Sunday, March 25, 2012

So I decided to build a scooter...

...and of course, it has bricks on it.
Behold, the monstrosity that is BrickScooter:
Rear Shot
Full View
Oh Hai, Bricks!
Water cooling
It's not finished yet (I have to hook up the drivetrain and, more importantly, build all the control electronics for the motor controller), but at least it's beginning to take shape.
The structural bits are made of machined aluminum plate, and the front fork is a stock Razor A3 steering column assembly (complete with stock wheel!). Motor is a Turnigy TR80-100-B motor, nominally rated for 6500W@130A, but actually good for quite a bit less in vehicle duty.

The bricks are mystery Semikron MOSFET modules. Because they were a custom run for GE, they have no public datasheets. Empirical testing says they are 110V, 2 mOhm, and given the usual brick dissipation of 1KW this puts them at 300A.

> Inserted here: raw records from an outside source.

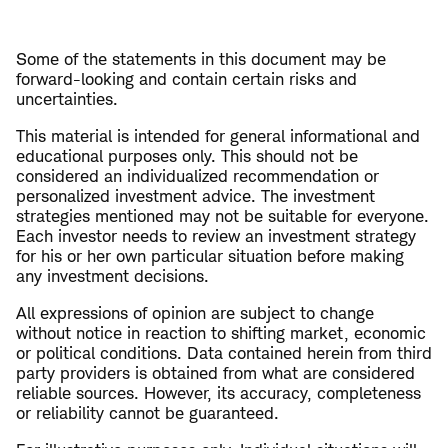
Some of the statements in this document may be
forward-looking and contain certain risks and
uncertainties.
This material is intended for general informational and
educational purposes only. This should not be
considered an individualized recommendation or
personalized investment advice. The investment
strategies mentioned may not be suitable for everyone.
Each investor needs to review an investment strategy
for his or her own particular situation before making
any investment decisions.
All expressions of opinion are subject to change
without notice in reaction to shifting market, economic
or political conditions. Data contained herein from third
party providers is obtained from what are considered
reliable sources. However, its accuracy, completeness
or reliability cannot be guaranteed.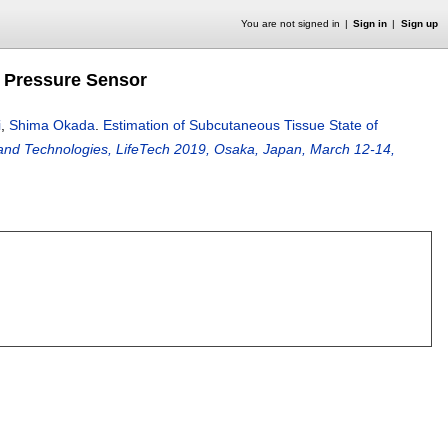
You are not signed in
Sign in
Sign up
 Pressure Sensor
i
,
Shima Okada
.
Estimation of Subcutaneous Tissue State of
 and Technologies, LifeTech 2019, Osaka, Japan, March 12-14,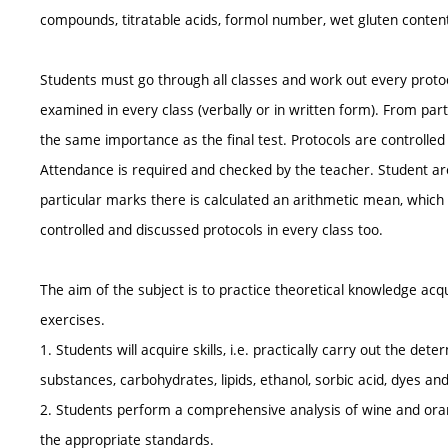
compounds, titratable acids, formol number, wet gluten content,
Students must go through all classes and work out every protoco
examined in every class (verbally or in written form). From par
the same importance as the final test. Protocols are controlled
Attendance is required and checked by the teacher. Student are
particular marks there is calculated an arithmetic mean, which
controlled and discussed protocols in every class too.
The aim of the subject is to practice theoretical knowledge acqu
exercises.
1. Students will acquire skills, i.e. practically carry out the de
substances, carbohydrates, lipids, ethanol, sorbic acid, dyes a
2. Students perform a comprehensive analysis of wine and oran
the appropriate standards.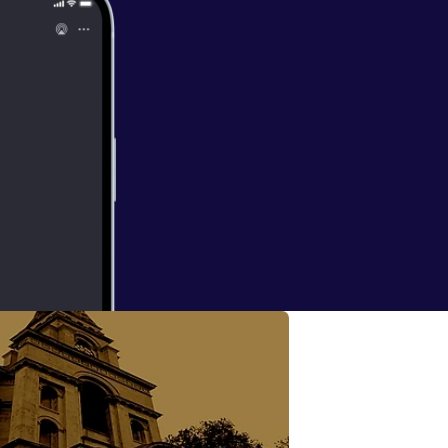
 with Suzanne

Why does it exist? I haven't a clue. I suppose motor controllers and scooters are very popular at MITERS, where I spend much of my time. And I like high power stuff, and bricks, and designing nice controllers for things (I'm intending for this to have sinusoidal output and current control).

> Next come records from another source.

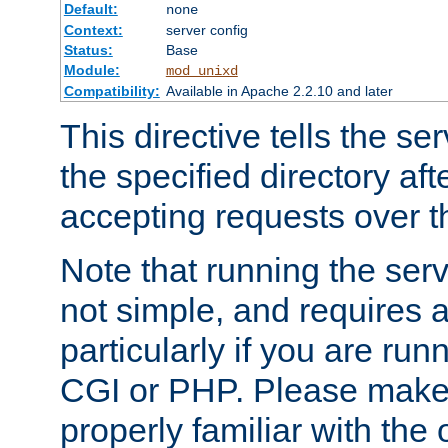
Default:
none
Context:
server config
Status:
Base
Module:
mod_unixd
Compatibility:
Available in Apache 2.2.10 and later
This directive tells the se
the specified directory aft
accepting requests over th
Note that running the serv
not simple, and requires a
particularly if you are run
CGI or PHP. Please make
properly familiar with the 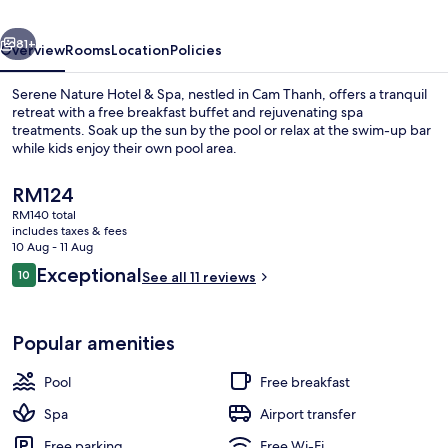
&
vious
Next
Spa
81+
Overview
Rooms
Location
Policies
Serene Nature Hotel & Spa, nestled in Cam Thanh, offers a tranquil
retreat with a free breakfast buffet and rejuvenating spa
treatments. Soak up the sun by the pool or relax at the swim-up bar
while kids enjoy their own pool area.
The
RM124
current
RM140 total
price
includes taxes & fees
is
10 Aug - 11 Aug
Restaurant
RM124
Reviews
Exceptional
10
See all 11 reviews
10 out of 10
Popular amenities
Pool
Free breakfast
Spa
Airport transfer
Free parking
Free Wi-Fi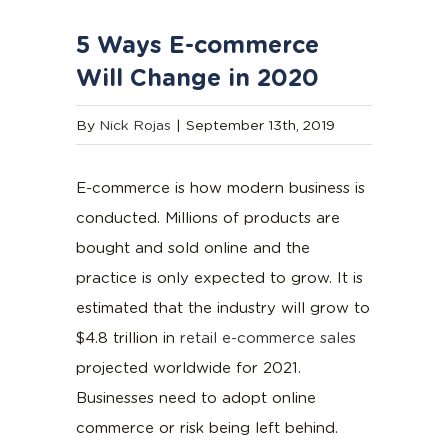
5 Ways E-commerce
Will Change in 2020
By
Nick Rojas
|
September 13th, 2019
E-commerce is how modern business is
conducted. Millions of products are
bought and sold online and the
practice is only expected to grow. It is
estimated that the industry will grow to
$4.8 trillion in
retail e-commerce sales
projected worldwide for 2021.
Businesses need to adopt online
commerce or risk being left behind.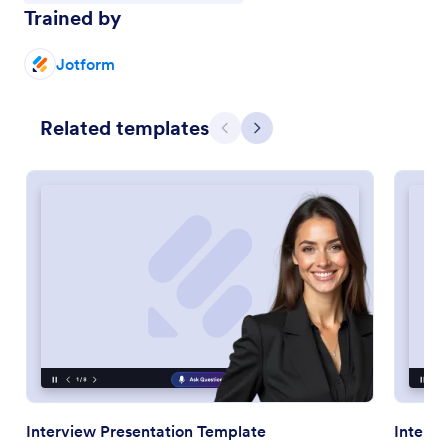
Trained by
Jotform
Related templates
Previous
Next
Interview Presentation Template
Interna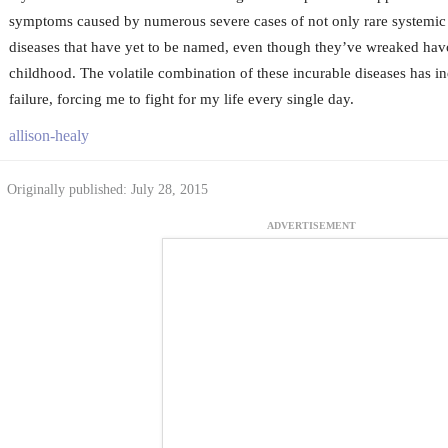
symptoms caused by numerous severe cases of not only rare systemic d
diseases that have yet to be named, even though they’ve wreaked ha
childhood. The volatile combination of these incurable diseases has 
failure, forcing me to fight for my life every single day.
allison-healy
Originally published: July 28, 2015
ADVERTISEMENT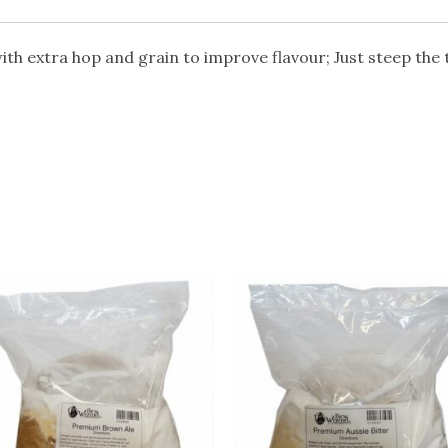
ith extra hop and grain to improve flavour; Just steep the 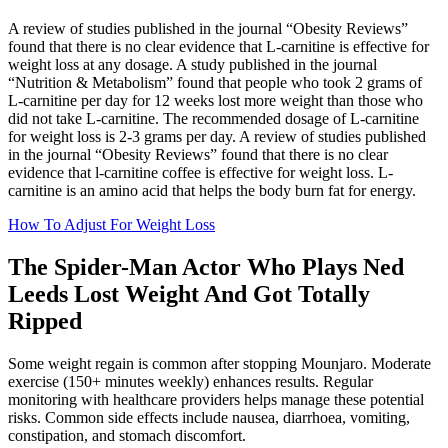
A review of studies published in the journal “Obesity Reviews”
found that there is no clear evidence that L-carnitine is effective for
weight loss at any dosage. A study published in the journal
“Nutrition & Metabolism” found that people who took 2 grams of
L-carnitine per day for 12 weeks lost more weight than those who
did not take L-carnitine. The recommended dosage of L-carnitine
for weight loss is 2-3 grams per day. A review of studies published
in the journal “Obesity Reviews” found that there is no clear
evidence that l-carnitine coffee is effective for weight loss. L-
carnitine is an amino acid that helps the body burn fat for energy.
How To Adjust For Weight Loss
The Spider-Man Actor Who Plays Ned
Leeds Lost Weight And Got Totally
Ripped
Some weight regain is common after stopping Mounjaro. Moderate
exercise (150+ minutes weekly) enhances results. Regular
monitoring with healthcare providers helps manage these potential
risks. Common side effects include nausea, diarrhoea, vomiting,
constipation, and stomach discomfort.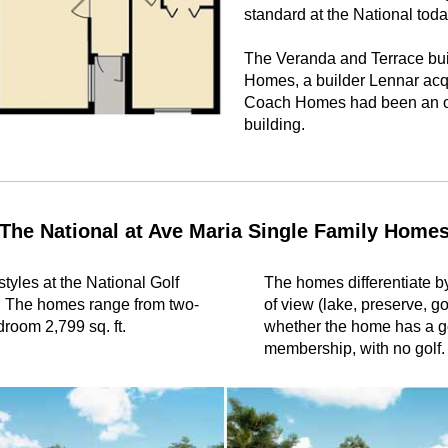
standard at the National toda
The Veranda and Terrace bui
Homes, a builder Lennar acqu
Coach Homes had been an or
building.
The National at Ave Maria Single Family Home
tyles at the National Golf
The homes differentiate by
. The homes range from two-
of view (lake, preserve, g
droom 2,799 sq. ft.
whether the home has a g
membership, with no golf.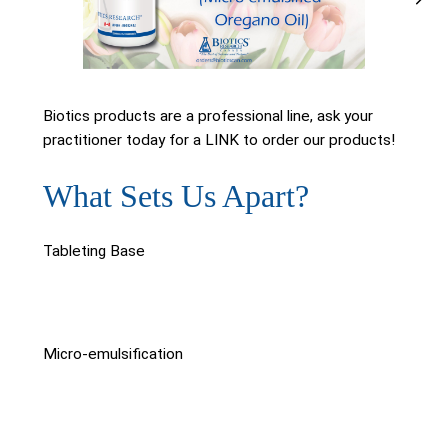
Biotics products are a professional line, ask your
practitioner today for a LINK to order our products!
What Sets Us Apart?
Tableting Base
Micro-emulsification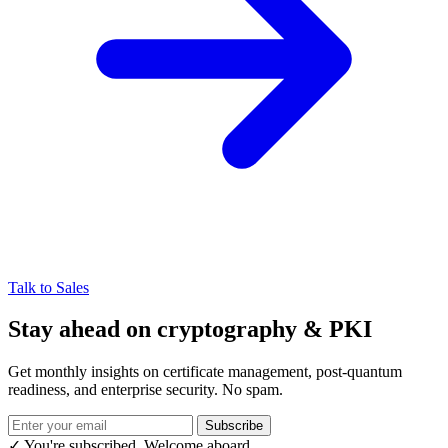
Talk to Sales
Stay ahead on cryptography & PKI
Get monthly insights on certificate management, post-quantum
readiness, and enterprise security. No spam.
Subscribe
✓ You're subscribed. Welcome aboard.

Also, I fully intend to win the 2.007 drag race with this thing. A hundred amps and a full Melon should be hard to beat if I can get the mechanical stuff right.

Friday, March 23, 2012

SR2 part 2

...time for the hex cores! So I found these processors on Ebay...
Above CPU-Z screenshot says it all. A0 Xeons are remarkably good at overclocking; 1.3 Vcore and 4 GHz is nothing to sneeze at (many Gulftowns require 1.4V+ to achieve this). The lower stock Vcore (1.0V) helps too I suppose.
Unfortunately the board can no longer hold the highest Turbo multiplier, meaning Turbo is out of the question, as during boot, a 23x multiplier will kick in, causing a crash. And it is well-accepted that going over 200 BCLK on air on an SR-2 is seriously past the point of diminishing returns, so 4GHz is my board-limited overclock.